#### Task goal
Leaving out pictures, output exactly the lines below from the one that has "вакцина не нужны" through the one that has "さあ、ダイエット！ 脂肪を落としてスリムになろう。とは", and nothing else.

* * *

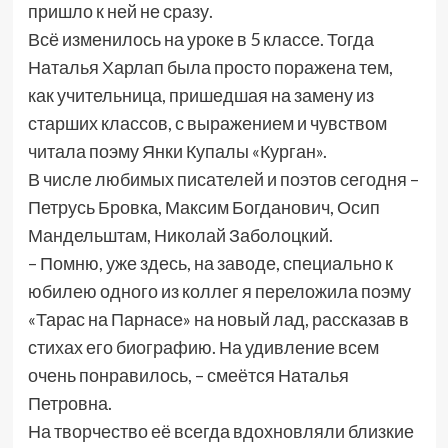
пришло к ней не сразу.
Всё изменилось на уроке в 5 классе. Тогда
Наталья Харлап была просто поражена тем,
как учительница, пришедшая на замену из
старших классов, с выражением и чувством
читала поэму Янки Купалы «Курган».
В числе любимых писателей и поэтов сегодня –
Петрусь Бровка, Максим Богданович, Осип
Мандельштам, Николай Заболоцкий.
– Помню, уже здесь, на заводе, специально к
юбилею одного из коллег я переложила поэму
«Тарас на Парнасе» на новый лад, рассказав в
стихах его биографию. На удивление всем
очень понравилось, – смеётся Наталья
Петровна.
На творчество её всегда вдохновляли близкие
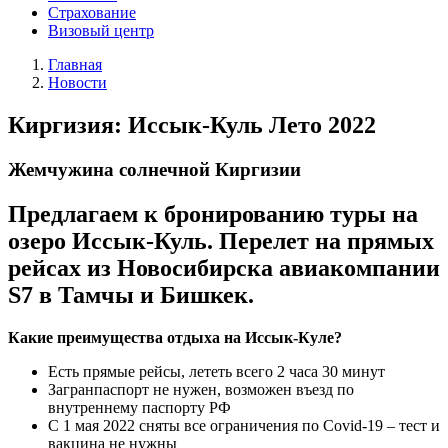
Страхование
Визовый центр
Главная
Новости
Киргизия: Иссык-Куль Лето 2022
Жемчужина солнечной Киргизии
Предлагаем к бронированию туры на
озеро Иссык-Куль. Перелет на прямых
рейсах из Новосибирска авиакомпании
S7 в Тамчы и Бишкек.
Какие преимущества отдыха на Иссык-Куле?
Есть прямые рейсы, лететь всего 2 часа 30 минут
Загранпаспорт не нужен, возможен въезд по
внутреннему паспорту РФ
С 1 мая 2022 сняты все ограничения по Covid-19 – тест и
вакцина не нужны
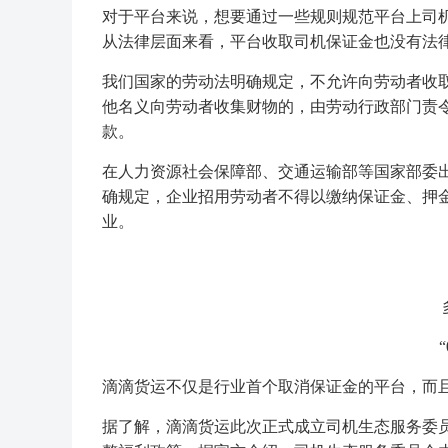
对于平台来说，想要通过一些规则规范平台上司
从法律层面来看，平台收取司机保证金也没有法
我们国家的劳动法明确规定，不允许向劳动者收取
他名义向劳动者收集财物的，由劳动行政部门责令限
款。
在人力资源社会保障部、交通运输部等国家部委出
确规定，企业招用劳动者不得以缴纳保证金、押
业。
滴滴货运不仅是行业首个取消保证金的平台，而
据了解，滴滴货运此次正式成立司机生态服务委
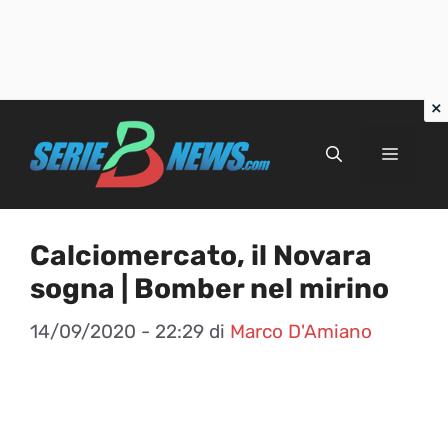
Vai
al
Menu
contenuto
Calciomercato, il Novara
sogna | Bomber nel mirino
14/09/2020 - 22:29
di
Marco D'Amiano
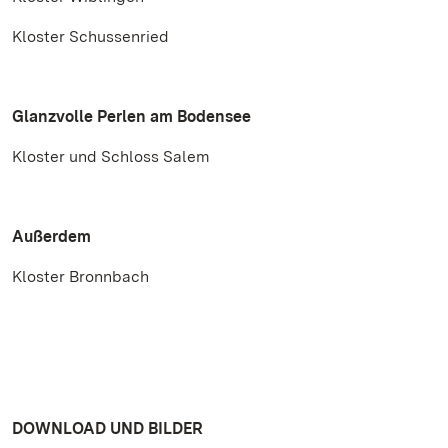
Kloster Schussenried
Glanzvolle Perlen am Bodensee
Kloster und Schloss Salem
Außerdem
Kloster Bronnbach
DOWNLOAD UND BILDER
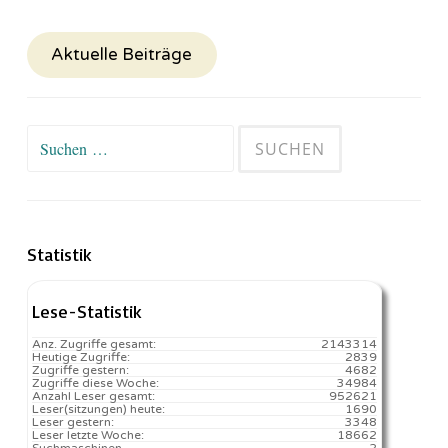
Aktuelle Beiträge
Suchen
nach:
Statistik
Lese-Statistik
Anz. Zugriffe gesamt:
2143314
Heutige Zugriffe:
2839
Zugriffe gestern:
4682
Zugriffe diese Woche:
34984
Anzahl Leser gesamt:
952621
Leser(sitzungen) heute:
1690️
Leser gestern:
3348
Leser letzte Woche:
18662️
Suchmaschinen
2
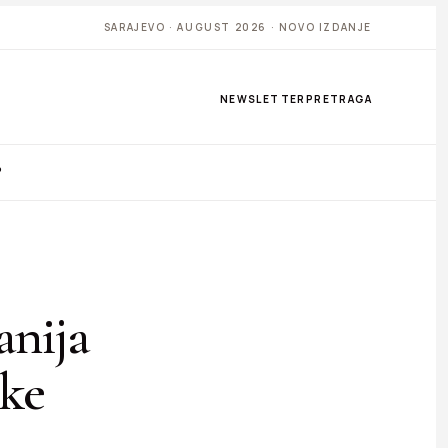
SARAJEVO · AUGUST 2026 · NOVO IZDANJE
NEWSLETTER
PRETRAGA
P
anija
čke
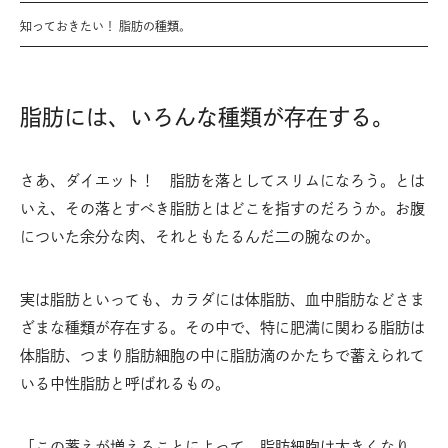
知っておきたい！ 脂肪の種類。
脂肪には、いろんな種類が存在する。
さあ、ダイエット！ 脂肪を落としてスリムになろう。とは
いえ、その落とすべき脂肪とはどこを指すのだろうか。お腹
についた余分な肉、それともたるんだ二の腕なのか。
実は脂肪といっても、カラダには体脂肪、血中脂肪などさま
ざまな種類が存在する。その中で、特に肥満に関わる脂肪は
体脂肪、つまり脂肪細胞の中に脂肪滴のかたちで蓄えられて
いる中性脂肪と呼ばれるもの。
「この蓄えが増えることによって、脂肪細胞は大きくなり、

* * *

#### Answer below
вакцина не нужны
对于平台来说，想要通过一些规则规范平台上司
从法律层面来看，平台收取司机保证金也没有法
我们国家的劳动法明确规定，不允许向劳动者收取
他名义向劳动者收集财物的，由劳动行政部门责令限
款。
在人力资源社会保障部、交通运输部等国家部委出
确规定，企业招用劳动者不得以缴纳保证金、押
业。
滴滴货运不仅是行业首个取消保证金的平台，而
据了解，滴滴货运此次正式成立司机生态服务委
Vai
al
Menu
contenuto
Calciomercato, il Novara
sogna | Bomber nel mirino
14/09/2020 - 22:29
di
Marco D'Amiano
Kloster Schussenried
Glanzvolle Perlen am Bodensee
Kloster und Schloss Salem
Außerdem
Kloster Bronnbach
DOWNLOAD UND BILDER
Aktuelle Beiträge
Suchen
nach:
Statistik
Lese-Statistik
Anz. Zugriffe gesamt:
2143314
Heutige Zugriffe:
2839
Zugriffe gestern:
4682
Zugriffe diese Woche:
34984
Anzahl Leser gesamt:
952621
Leser(sitzungen) heute:
1690️
Leser gestern:
3348
Leser letzte Woche:
18662️
Suchmaschinen
2
SARAJEVO · AUGUST 2026 · NOVO IZDANJE
NEWSLETTER
PRETRAGA
P
anija
čke
知っておきたい！ 脂肪の種類。
脂肪には、いろんな種類が存在する。
さあ、ダイエット！ 脂肪を落としてスリムになろう。とは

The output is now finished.